Zbigniew Bartman: Tak, emocje opadły. Teraz został nam ostatni cel w sezonie, a mianowicie rozgrywki PlusLigi i walka o mistrzostwo Polski. Tylko na tym będziemy się teraz koncentrować, a przede wszystkim na play-offach. Zostały zaledwie dwa mecze rundy zasadniczej i wydaje mi się, że one już niewiele zmienią. Po nich damy z siebie jeszcze więcej, niż jesteśmy w stanie na dzień dzisiejszy. Tym bardziej cieszymy się, że prawdopodobnie wreszcie będziemy mogli wystąpić w pełnym składzie, ponieważ dotychczas ciągle ktoś w drużynie miał kontuzję. Praktycznie od początku sezonu zdarzył się może jeden taki mecz, kiedy zebraliśmy się w pełnym składzie, gdzie wszyscy byli może nie tyle w optymalnej dyspozycji, ale przynajmniej w takiej, która pozwalała zaprezentować odpowiedni poziom sportowy.

- Politechnikę z kolei pech dopadł dopiero w rundzie rewanżowej. Kilku zawodników z podstawowego składu zostało wykluczonych przez kontuzję i możliwe, że w piątek jeszcze nie będą w stanie zagrać. A czy wszyscy siatkarze Resovii będą gotowi do gry już na mecz z warszawianami?
- Na początku muszę powiedzieć, że sezon olimpijski jest zawsze ciężki. My, ponieważ mamy bardzo wielu reprezentantów, z których wszyscy występowali na Igrzyskach Olimpijskich - czterech kadrowiczów Polski oraz po jednym z Serbii, Niemiec i USA - niestety odczuwamy to w kościach i stawach. Niemniej myślę, że musimy teraz zapomnieć o wszystkich kontuzjach, aby móc w spokoju popracować nad naszą formą. Odpukać, jeżeli nic nie wydarzy się do najbliższego spotkania, to wystąpimy w naszym teoretycznie najmocniejszym składzie, ponieważ zdrowie nam na to pozwala, a jak będzie z formą - to już zweryfikuje boisko.

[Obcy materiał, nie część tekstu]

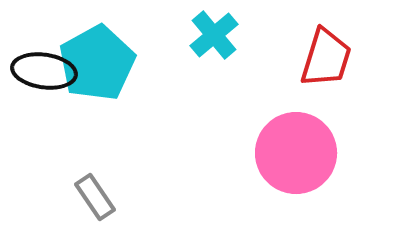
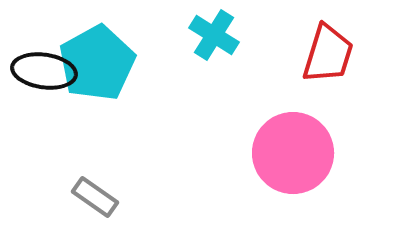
cyan cross: rotated 18 degrees counterclockwise
red trapezoid: moved 2 px right, 4 px up
pink circle: moved 3 px left
gray rectangle: rotated 21 degrees counterclockwise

- Czy Ty mecze z warszawską drużyną, przed warszawską publicznością, traktujesz w szczególny sposób? Wracasz przecież do swojego rodzinnego miasta.
- Mecze z Politechniką traktuję bardzo szczególnie, bo.. zawsze po spotkaniu mogę zostać w domu (uśmiech). Będzie tak i tym razem. Dostajemy bowiem jeden dzień wolnego. Czas ten spędzę właśnie w moim rodzinnym mieście, z czego bardzo się cieszę. Samo spotkanie na Torwarze zapowiada się naprawdę fajnie. Dodam tylko, że bardzo lubię tę halę. Ba, nie znam osoby, która by na nią narzekała.

- Po Twoim odejściu z Politechniki w prasie wiele pisało się o kontrowersyjnych okolicznościach, jakie temu towarzyszyły. Jak było naprawdę?
- Myślę, że nie ma sensu rozdrapywać starych ran. Było, minęło, żyjemy dalej i trzeba patrzeć teraz w przyszłość, ponieważ przeszłość już niczego nie zmieni. Jedynie to, co przed nami może przynieść zmiany, także nie chcę już wracać do tamtego tematu.

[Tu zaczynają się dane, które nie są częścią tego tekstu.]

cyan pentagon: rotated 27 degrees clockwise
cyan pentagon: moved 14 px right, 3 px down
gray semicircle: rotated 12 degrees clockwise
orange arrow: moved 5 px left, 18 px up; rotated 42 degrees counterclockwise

- W takim razie jak zapamiętałeś sam okres gry tutaj, swoją przygodę stricte sportową z Politechniką? Twoja osoba jest wspominana bardzo ciepło. Działacze twierdzą, że drugiego takiego profesjonalisty ze świecą szukać.
- Ja w Politechnice grałem dwukrotnie. Pierwszy raz jako szesnastolatek, kiedy drużyna debiutowała w Polskiej Lidze Siatkówki, a ja razem z nią (sezon 2003/2004 - przyp. red.). Z pewnością był to rok, który wspominam z dużym sentymentem. Tamten czas wprowadził mnie bowiem w prawdziwą, seniorską siatkówkę. Drugi sezon, który spędziłem w Politechnice - tym razem pod wodzą Radosława Panasa, również był bardzo udany (2010/2011 - przyp. red.). Niewiele nam wtedy zabrakło, żeby awansować do czołowej czwórki w PlusLidze. Zajęliśmy z drużyną piąte miejsce i po raz pierwszy wywalczyliśmy dla Politechniki europejskie puchary. Uważam, że był to naprawdę pozytywny rok.

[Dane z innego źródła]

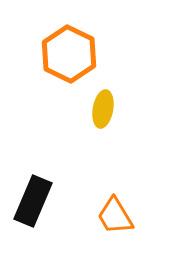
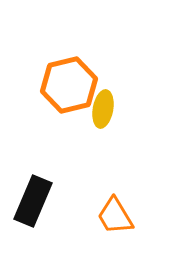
orange hexagon: moved 31 px down; rotated 20 degrees clockwise
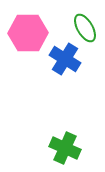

- Wybiegnijmy w przyszłość, czysto hipotetycznie. W Politechnice pojawia się możny sponsor, dzięki któremu w Warszawie będzie można zbudować solidny, dobrze zorganizowany klub siatkarski. Chciałbyś w nim grać? Pani prezes nie ukrywa, że miejsce dla Ciebie zawsze się znajdzie.
- Odpowiem pytaniem na pytanie - czy jest jakiś sportowiec, który mógłby występować w drużynie na najwyższym poziomie, w dodatku grać w swoim rodzinnym mieście i nie skorzystałby z tego? Chyba takiego nie ma. Ja z Warszawą wiążę na pewno swoją przyszłość pozasportową. Może za wcześnie o tym mówić, ale jak za dziesięć lat będę kończył karierę, nie wyobrażam sobie żeby mieszkać gdzieś indziej, niż właśnie tutaj, w Warszawie. Poczyniłem już nawet różne kroki w tym kierunku, aczkolwiek mam jeszcze trochę grania przed sobą. Nie ukrywam jednak, że fajnie by było móc kiedyś znowu zagrać dla warszawskiej publiczności.